Our summer adventure has come and gone
and our "fall" schedule is in full swing.
(Not sure I will ever get used to our "fall"
starting in August
down here in the South.)

Ethan started at a new school this year
and it's a bit of a drive for us
(his old school was less than a mile from our house)
so we leave pretty early in the morning.
After leaving the house before 7 a.m. 
every day for the past two weeks,
I have made a startling discovery.
I like mornings.
I repeat: I like mornings.
Coming from me, this is practically earth shattering news.
Historically, I have been a night owl
but there is something about the morning that I am growing to love...
The dew, the cool, foggy air, the pre-stirring quiet...
Being out and about before everyone else
makes me feel like I have a sweet little secret.

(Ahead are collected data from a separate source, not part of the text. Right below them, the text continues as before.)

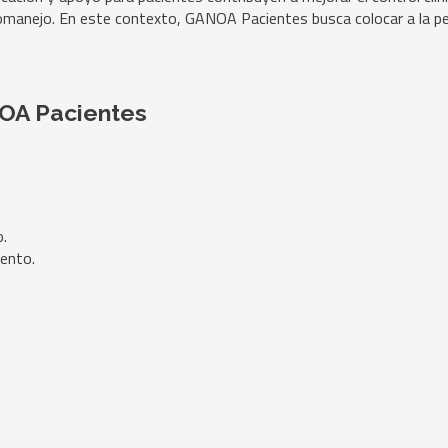
utomanejo. En este contexto, GANOA Pacientes busca colocar a la p
NOA Pacientes
.
ento.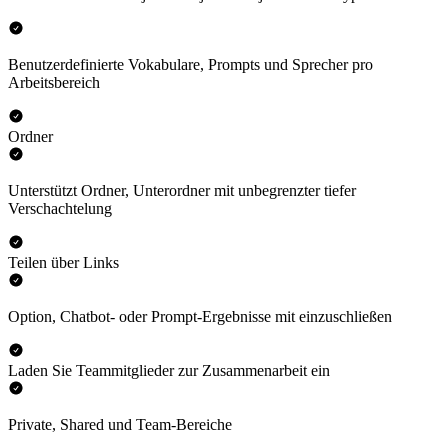
Benutzerdefinierte Vokabulare, Prompts und Sprecher pro
Arbeitsbereich
Ordner
Unterstützt Ordner, Unterordner mit unbegrenzter tiefer
Verschachtelung
Teilen über Links
Option, Chatbot- oder Prompt-Ergebnisse mit einzuschließen
Laden Sie Teammitglieder zur Zusammenarbeit ein
Private, Shared und Team-Bereiche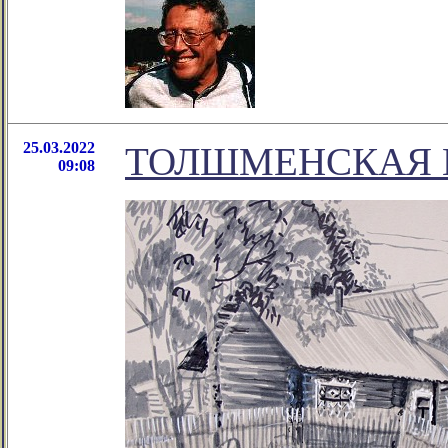
25.03.2022
ТОЛШМЕНСКАЯ 
09:08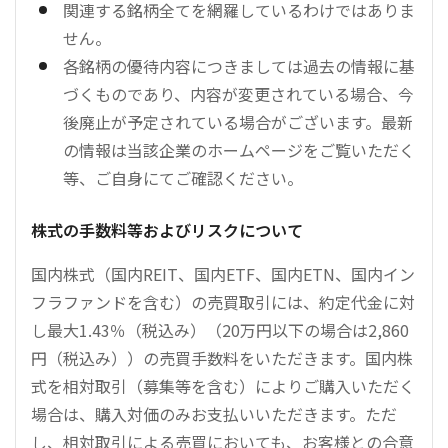
関連する銘柄全てを網羅しているわけではありま
せん。
各銘柄の優待内容につきましては過去の情報に基
づくものであり、内容が変更されている場合、今
後廃止が予定されている場合がございます。最新
の情報は当該企業のホームページをご覧いただく
等、ご自身にてご確認ください。
株式の手数料等およびリスクについて
国内株式（国内REIT、国内ETF、国内ETN、国内イン
フラファンドを含む）の売買取引には、約定代金に対
し最大1.43％（税込み）（20万円以下の場合は2,860
円（税込み））の売買手数料をいただきます。国内株
式を相対取引（募集等を含む）によりご購入いただく
場合は、購入対価のみお支払いいただきます。ただ
し、相対取引による売買においても、お客様との合意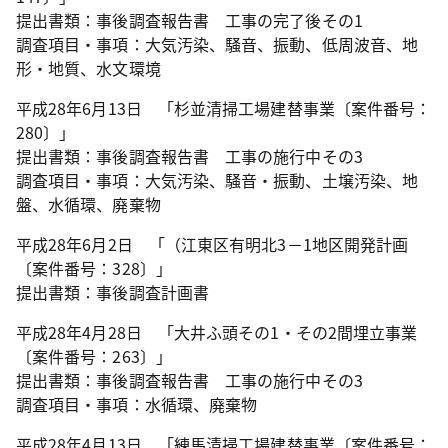
提出書類：事後調査報告書 工事の完了後その1
調査項目・事項：大気汚染、騒音、振動、低周波音、地
形・地質、水文環境
平成28年6月13日 「杉並清掃工場建替事業〔案件番号：
280〕」
提出書類：事後調査報告書 工事の施行中その3
調査項目・事項：大気汚染、騒音・振動、土壌汚染、地
盤、水循環、廃棄物
平成28年6月2日 「（江東区有明北3－1地区開発計画
〔案件番号：328〕」
提出書類：事後調査計画書
平成28年4月28日 「大井ふ頭その1・その2間埋立事業
〔案件番号：263〕」
提出書類：事後調査報告書 工事の施行中その3
調査項目・事項：水循環、廃棄物
平成28年4月13日 「練馬清掃工場建替事業〔案件番号：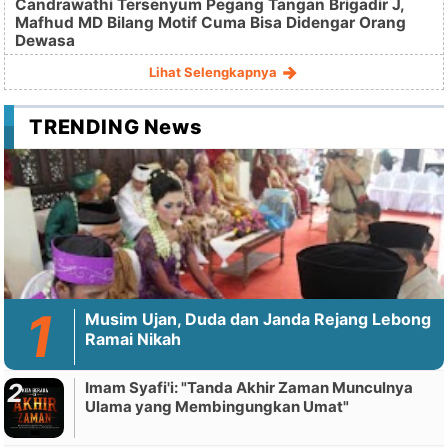
Candrawathi Tersenyum Pegang Tangan Brigadir J,
Mafhud MD Bilang Motif Cuma Bisa Didengar Orang
Dewasa
Lihat Selengkapnya
TRENDING News
Musim Ujan, Duda dan Janda Rejang Lebong
Ramai Nikah
Imam Syafi'i: "Tanda Akhir Zaman Munculnya
Ulama yang Membingungkan Umat"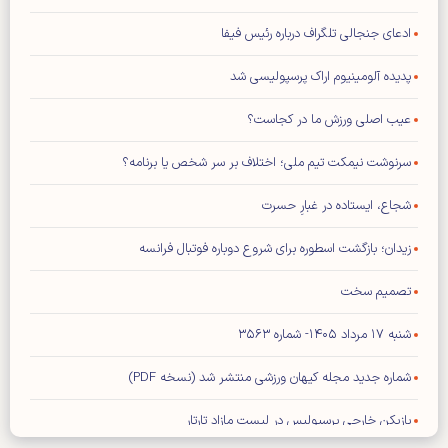
ادعای جنجالی تلگراف درباره رئیس فیفا
پدیده آلومینیوم اراک پرسپولیسی شد
عیب اصلی ورزش ما در کجاست؟
سرنوشت نیمکت تیم ملی؛ اختلاف بر سر شخص یا برنامه؟
شجاع، ایستاده در غبارِ حسرت
زیدان؛ بازگشت اسطوره برای شروع دوباره فوتبال فرانسه
تصمیم سخت
شنبه ۱۷ مرداد ۱۴۰۵- شماره ۳۵۶۳
شماره جدید مجله کیهان ورزشی منتشر شد (نسخه PDF)
بازیکن خارجی پرسپولیس در لیست مازاد تارتار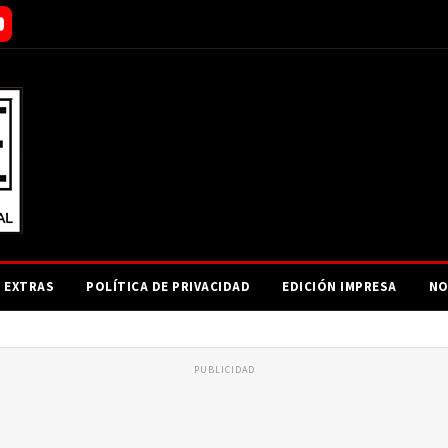
EXTRAS
POLÍTICA DE PRIVACIDAD
EDICIÓN IMPRESA
NO
PUBLICIDAD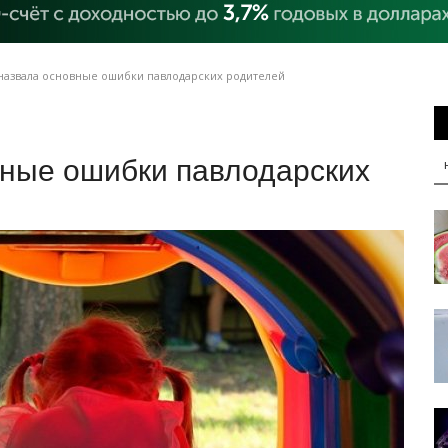
назвала основные ошибки павлодарских родителей
вные ошибки павлодарских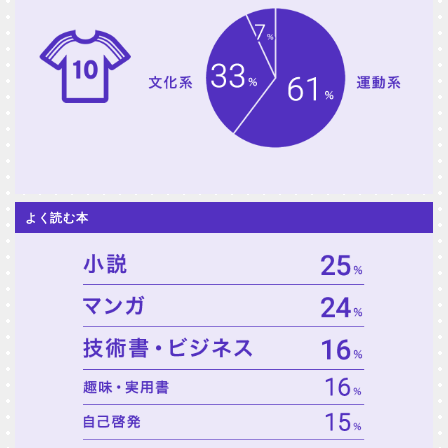
よく読む本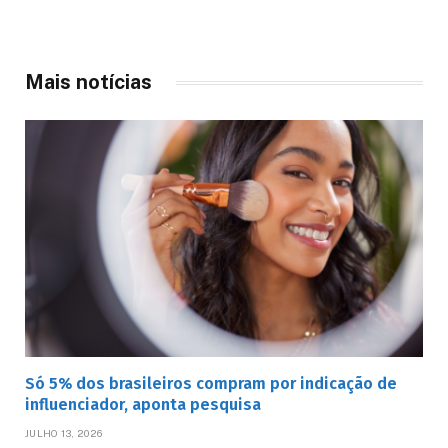
Mais notícias
Só 5% dos brasileiros compram por indicação de
influenciador, aponta pesquisa
JULHO 13, 2026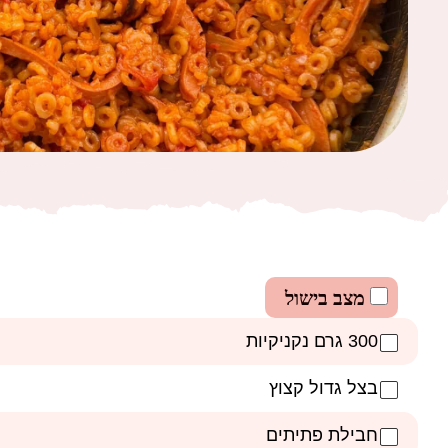
מצב בישול
300 גרם נקניקיות
בצל גדול קצוץ
חבילת פתיתים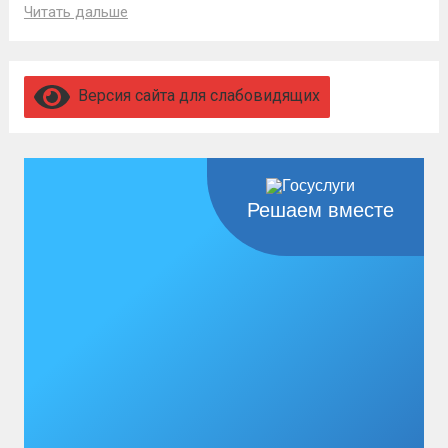
Читать дальше
Версия сайта для слабовидящих
Решаем вместе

As much as my mind loves mornings now,
my body hasn't quite caught up
so there's still a bit of a mad rush to get out of the house on time
since I hit the snooze button four times.

To stave off craziness in the pre-dawn hours,
I prepare as much as possible the night before.
I pack the boys lunches/snacks, 
I put their bags on their hooks by the door,
I pack up breakfast so they can eat it 
during the 20 minute car ride.
I even put two teaspoons of sugar in my travel coffee mug
and put it under my coffeemaker.

I have to admit, gathering up the boys' things
to prepare them for their day is one of my favorite parts
of being a mom.
I love making sure they have what they need,
love seeing their treats packed neatly in their lunch boxes,
thinking of them thinking of me at snack time
while they munch on their animal crackers.

It kind of makes me wish I had a lunchbox of my own!